Saturday, 28 June 2014

Filming Ride To Work Day - What I've Learned

A couple of weeks back we had Ride To Work here in the UK. In fact, this year, they made it a week. I decided to film my ride to work using a different mount each day. I wanted to take the 27 minutes and mix together the best 3. After three years of experimenting with my GoPro Hero2, I'm pretty happy with this finished product. 

However, as I write this, my film has had plenty of time and only seen 18 view. I bet youtube is full of that sort of thing. Some of it was posted by me on my Youtube channel and some just watched by me. The only ones I really like are short, multi perspective and carefully produced. The rest, I don't watch. Here's a list of the things I've learned (read: opinions I've developed):

1) Helmet cam is fine for collecting evidence but the film makes the viewer sick if the rider is any good at observations. When in doubt, hard mount.

2) Using a range of perspectives isn't good, it's vital. Even watching Ribble Head to Hawes in a single perspective would bore me to death. Easier if you own multiple cameras. I don't so...

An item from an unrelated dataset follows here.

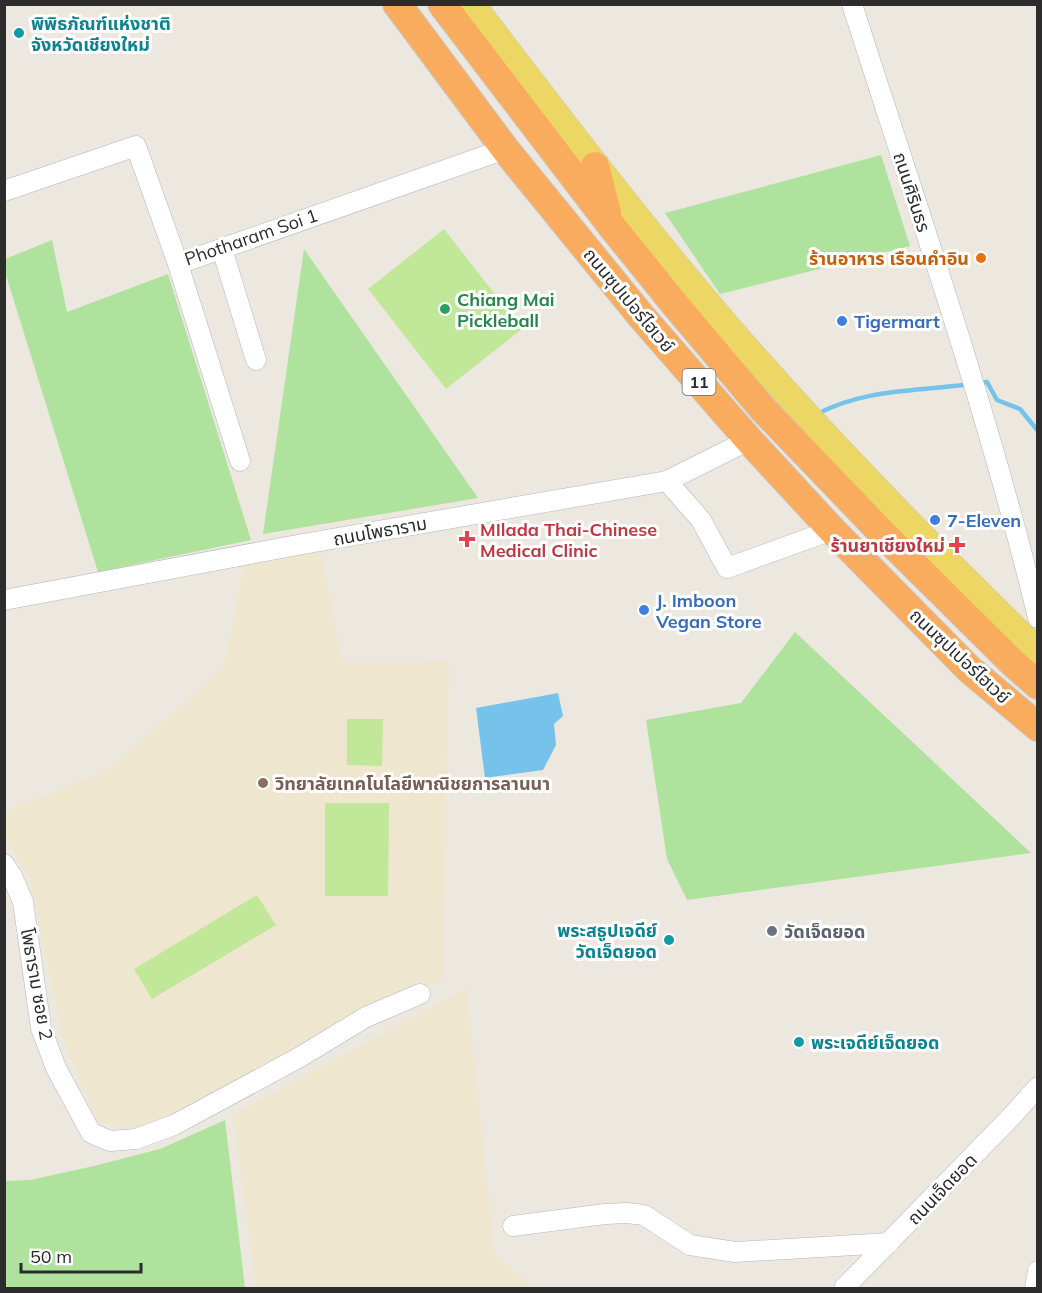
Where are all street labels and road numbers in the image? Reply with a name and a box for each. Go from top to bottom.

3) Converting your GoPro to RAM mounts is super secure and versatile but the down side is RAM mounts they vibrate A LOT more.

4) The closer the camera is to the ground the better. Makes it faster. More exciting.

5) Try to get a bit of bike in there. I love frame mount perspectives that capture the movement of the suspension.

6) The best place to record sound is closer to the airbox, not the exhaust.

7) Bad aim makes the film unusable. Generally horizon should be 1/3 from the bottom. Strangely, left/right is less important.

8) Editing isn't optional. No matter how long you rode, good films last 3-4 minutes or if you have no usable sound, one good song. I find you spend roughly half an hour to an hour editing 1 minute of footage.

Like I say, these are my opinions. To be honest, I hadn't realized I had so many of them. The only other opinion I have is that I'm not very good at any of this, proven by the fact that that was probably my best effort to date. Here's what production looked like.

I used (mostly) the best mounts I have/know:
Day 1 - Mounted to the handlebars using ram mounts. It's a little shaky but this gave the best sound. 

Day 2 - Ram mounts on the grab rail rear facing. Pretty cool perspective and OK sound.

Day 3 - Helmet mount. This is an easy option but it makes you sick watching it and the sound is atrocious. Still, had to be done.

Day 4 - GoPro's own tube mount onto my crash bars. The sound is very mechanical but the perspective is thrilling.

Editing took forever and isn't even close to fluid but I did my best with the time I had during the week. I find the GoPro editing software buggy to the point of unusable so I did it all on an iPad 2 with iMovie. I've also used Windows Live Moviemaker fairly successfully. However, for reasons I really can't explain, I prefer using the I pad. Bahhhh!

I've no real wish to try any other editing software but I'm all up for finding new mounts. One day I'd like to try a chest harness as it looks to have a good view and less shaky but without the bobbing about a helmet mount does (if your making propper observations). Then again, what I'd really like is to mount my camera on someone else's bike, preferably someone who can keep up without getting dangerous. Currently, I don't know that person. I wonder if he/she is any good at editing?


  1. Just trying again to see if it works now. M

  2. Now if only I could remember all the other comments I wrote that wouldn't publish!